Fue hasta que le lloré todo lo que me había prohibido yo misma que empecé a sanar. Hasta que me deshice en reclamos y le escupí el coraje al destino, hasta que me vacié de lágrimas y me rendí desnuda a la orfandad, hasta que culpé a Dios por no haberme escuchado y a mi madre por haberme abandonado, hasta que me dejé derrotar por el duelo y destruirme los castillos en el aire del orgullo y la protección… fue que quedé a merced de lo inevitable: el amor. Porque no hay forma de lavarte las heridas sin antes permitirte sentir hasta el tuétano el dolor que te provocan. Fue hasta que le abrí la puerta al desconsuelo que empecé a sentir la mano amorosa de mi madre en mi alma. 

Nuestros primeros acercamientos, yo cuerpo y ella olor a hierba, fueron cuando en el postparto me sumergí en el torbellino de dudas e inseguridades al verme convertida en niña con una bebé en brazos. Ella, estrella en la noche de luna nueva, me fue guiando y sosteniendo con momentos de lucidez y confianza. Me condujo al mar de las certidumbres en el que dejé de temerle a la deriva. Me abrazó en cada abrazo a mi hija, me besó en cada beso y me nutrió en cada minuto al pecho. Mi madre, rocío y brisa fresca, no es que hubiera llegado, porque en realidad siempre había permanecido.  

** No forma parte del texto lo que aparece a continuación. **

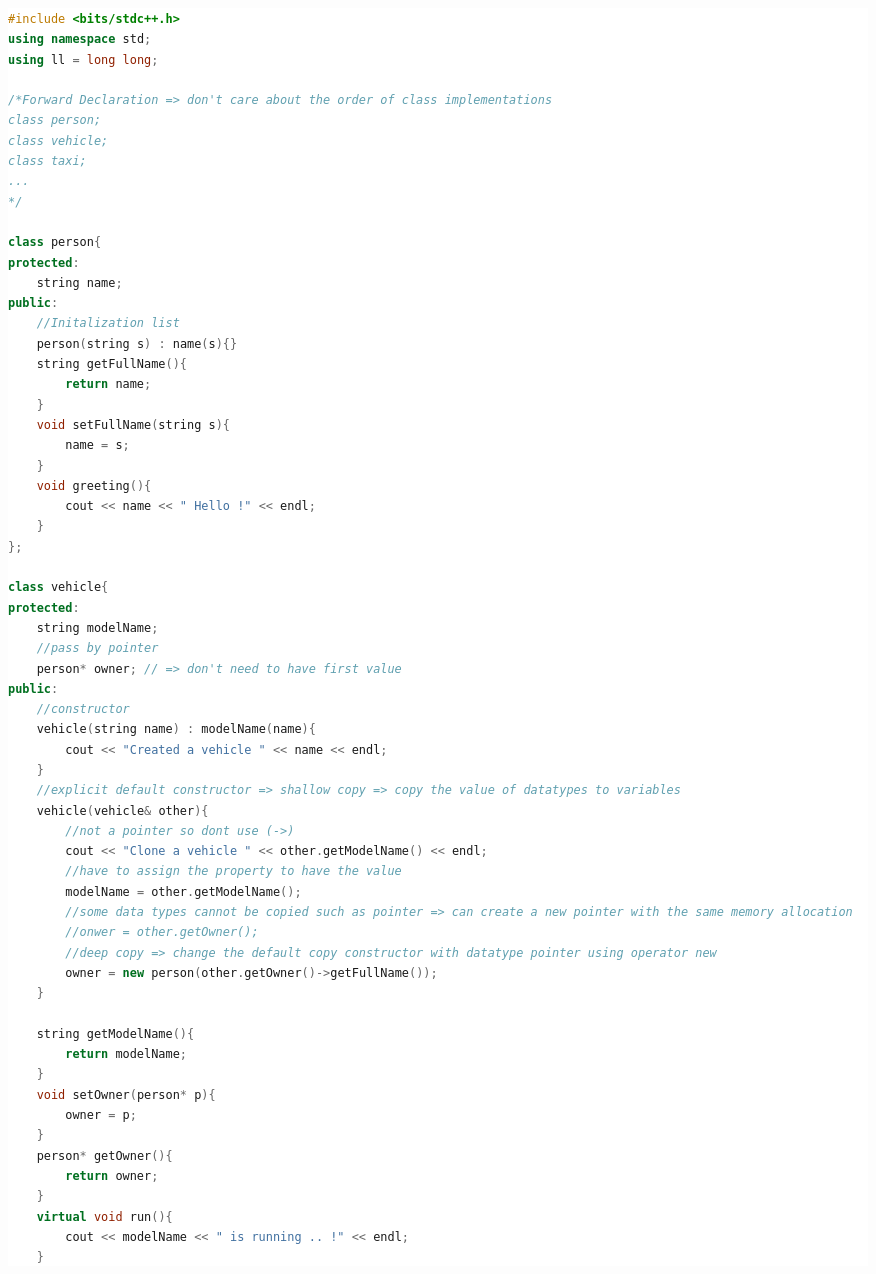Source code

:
```cpp
#include <bits/stdc++.h>
using namespace std;
using ll = long long;

/*Forward Declaration => don't care about the order of class implementations
class person;
class vehicle;
class taxi;
...
*/

class person{
protected:
	string name;
public:
	//Initalization list
	person(string s) : name(s){}
	string getFullName(){
		return name;
	}
	void setFullName(string s){
		name = s;
	}
	void greeting(){
		cout << name << " Hello !" << endl;
	}
};

class vehicle{
protected:
	string modelName;
	//pass by pointer
	person* owner; // => don't need to have first value
public:
	//constructor
	vehicle(string name) : modelName(name){
		cout << "Created a vehicle " << name << endl;
	}
	//explicit default constructor => shallow copy => copy the value of datatypes to variables
	vehicle(vehicle& other){
		//not a pointer so dont use (->)
		cout << "Clone a vehicle " << other.getModelName() << endl;
		//have to assign the property to have the value
		modelName = other.getModelName();
		//some data types cannot be copied such as pointer => can create a new pointer with the same memory allocation
		//onwer = other.getOwner();
		//deep copy => change the default copy constructor with datatype pointer using operator new
		owner = new person(other.getOwner()->getFullName());
	}

	string getModelName(){
		return modelName;
	}
	void setOwner(person* p){
		owner = p;
	}
	person* getOwner(){
		return owner;
	}
	virtual void run(){
		cout << modelName << " is running .. !" << endl;
	}
```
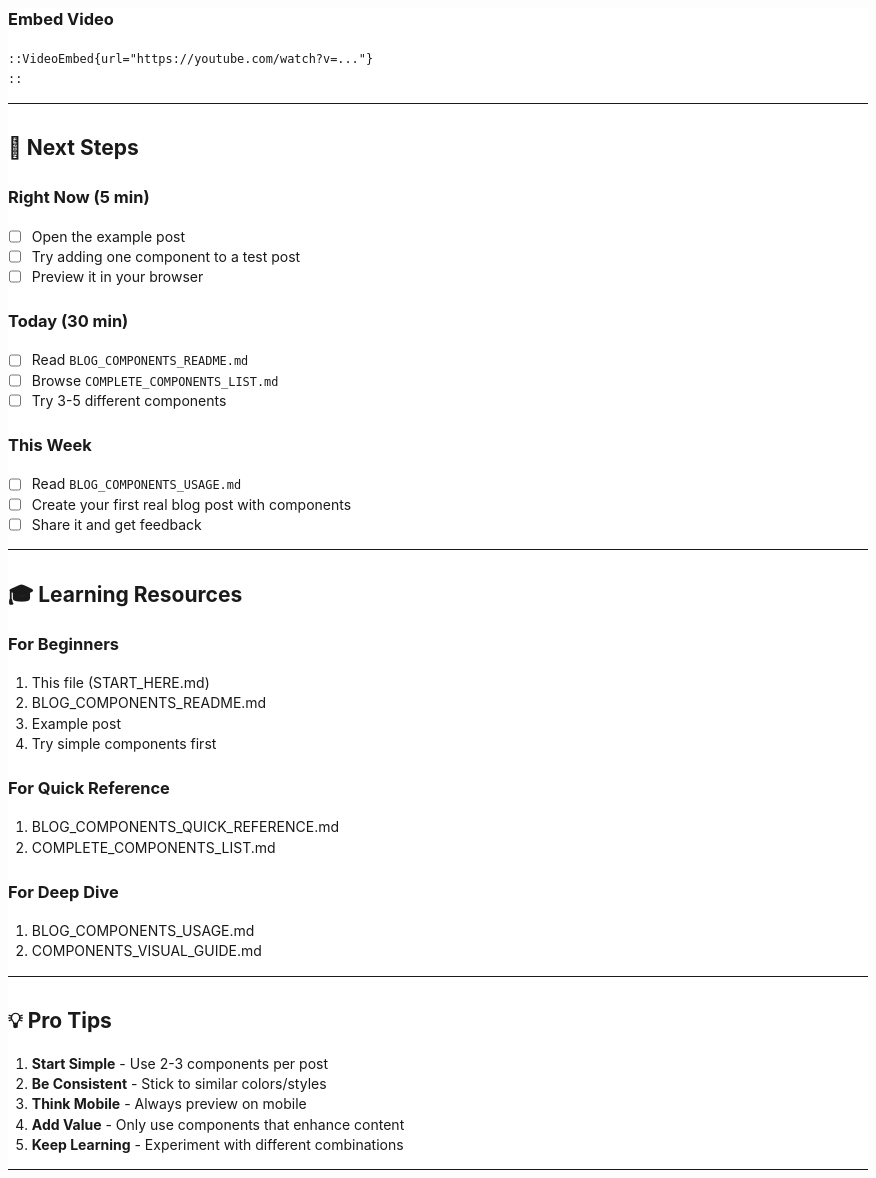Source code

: ### Embed Video
```vue
::VideoEmbed{url="https://youtube.com/watch?v=..."}
::
```

---

## 🚦 Next Steps

### Right Now (5 min)
- [ ] Open the example post
- [ ] Try adding one component to a test post
- [ ] Preview it in your browser

### Today (30 min)
- [ ] Read `BLOG_COMPONENTS_README.md`
- [ ] Browse `COMPLETE_COMPONENTS_LIST.md`
- [ ] Try 3-5 different components

### This Week
- [ ] Read `BLOG_COMPONENTS_USAGE.md`
- [ ] Create your first real blog post with components
- [ ] Share it and get feedback

---

## 🎓 Learning Resources

### For Beginners
1. This file (START_HERE.md)
2. BLOG_COMPONENTS_README.md
3. Example post
4. Try simple components first

### For Quick Reference
1. BLOG_COMPONENTS_QUICK_REFERENCE.md
2. COMPLETE_COMPONENTS_LIST.md

### For Deep Dive
1. BLOG_COMPONENTS_USAGE.md
2. COMPONENTS_VISUAL_GUIDE.md

---

## 💡 Pro Tips

1. **Start Simple** - Use 2-3 components per post
2. **Be Consistent** - Stick to similar colors/styles
3. **Think Mobile** - Always preview on mobile
4. **Add Value** - Only use components that enhance content
5. **Keep Learning** - Experiment with different combinations

---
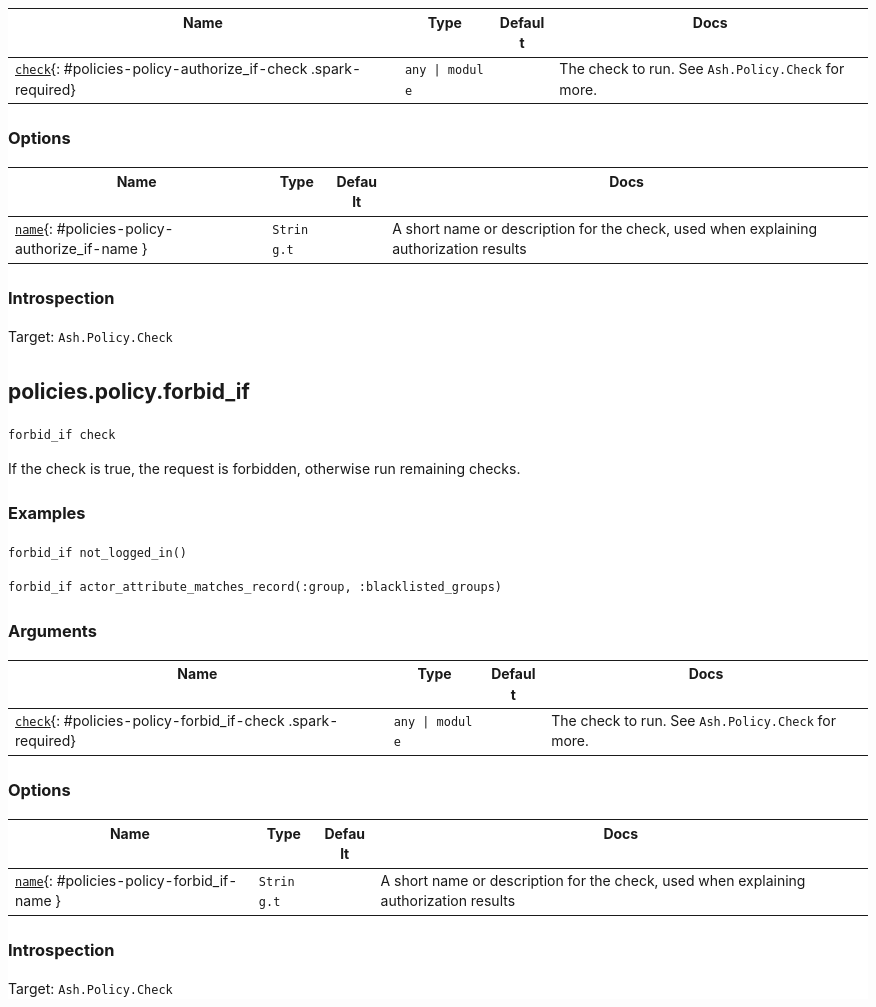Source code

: | Name | Type | Default | Docs |
|------|------|---------|------|
| [`check`](#policies-policy-authorize_if-check){: #policies-policy-authorize_if-check .spark-required} | `any \| module` |  | The check to run. See `Ash.Policy.Check` for more. |
### Options

| Name | Type | Default | Docs |
|------|------|---------|------|
| [`name`](#policies-policy-authorize_if-name){: #policies-policy-authorize_if-name } | `String.t` |  | A short name or description for the check, used when explaining authorization results |





### Introspection

Target: `Ash.Policy.Check`

## policies.policy.forbid_if
```elixir
forbid_if check
```


If the check is true, the request is forbidden, otherwise run remaining checks.



### Examples
```
forbid_if not_logged_in()
```

```
forbid_if actor_attribute_matches_record(:group, :blacklisted_groups)
```



### Arguments

| Name | Type | Default | Docs |
|------|------|---------|------|
| [`check`](#policies-policy-forbid_if-check){: #policies-policy-forbid_if-check .spark-required} | `any \| module` |  | The check to run. See `Ash.Policy.Check` for more. |
### Options

| Name | Type | Default | Docs |
|------|------|---------|------|
| [`name`](#policies-policy-forbid_if-name){: #policies-policy-forbid_if-name } | `String.t` |  | A short name or description for the check, used when explaining authorization results |





### Introspection

Target: `Ash.Policy.Check`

Durante muchos años tuve un recuerdo que me atormentaba y por el que me sentía culpable. Un día, a mis trece o catorce años, llegué por la noche a casa con mi papá después de una cita médica. Mi mamá nos esperaba afuera en la banqueta, recargada en un carro, desde donde nos preguntó cómo nos había ido. Yo me pasé de largo y no le contesté nada y minutos más tarde la vi llorando a través de la ventana de la cocina mientras mi padre la abrazaba. Honestamente no recuerdo si salí o no a pedirle disculpas, pero por mucho tiempo me imaginé que yo le había causado un gran dolor. A mi madre le quedaba entonces poco tiempo de vida y hoy, a la distancia, entiendo mi rebeldía y entiendo también su mortificación. La recuerdo elevando su vista al cielo en los brazos de mi padre y esa mirada que por muchos años sentí herida, ahora empiezo a sentirla esperanzada. Hoy me gusta pensar que no me olvido de ese instante en nuestras vidas porque fue justo en el que nuestras almas, la suya y la mía, pactaron encontrar el camino para trascender el sufrimiento y abrazarse siempre.   

Y me gusta pensarlo porque así lo siento. La siento a ella guardiana, amorosa, más madre que nunca, siempre a mi lado y fuente inagotable de abundancia. Por ella no me siento sola, por su recuerdo, o su energía, o su simple idea… o eso que no tiene nombre pero que es lo que queda cuando alguien se va. Ésta es la historia de la hija pródiga. La que creyó que su madre se había ido cuando fue ella quien huyó de la casa de ambas hasta encontrar esa nueva forma de caminar de la mano.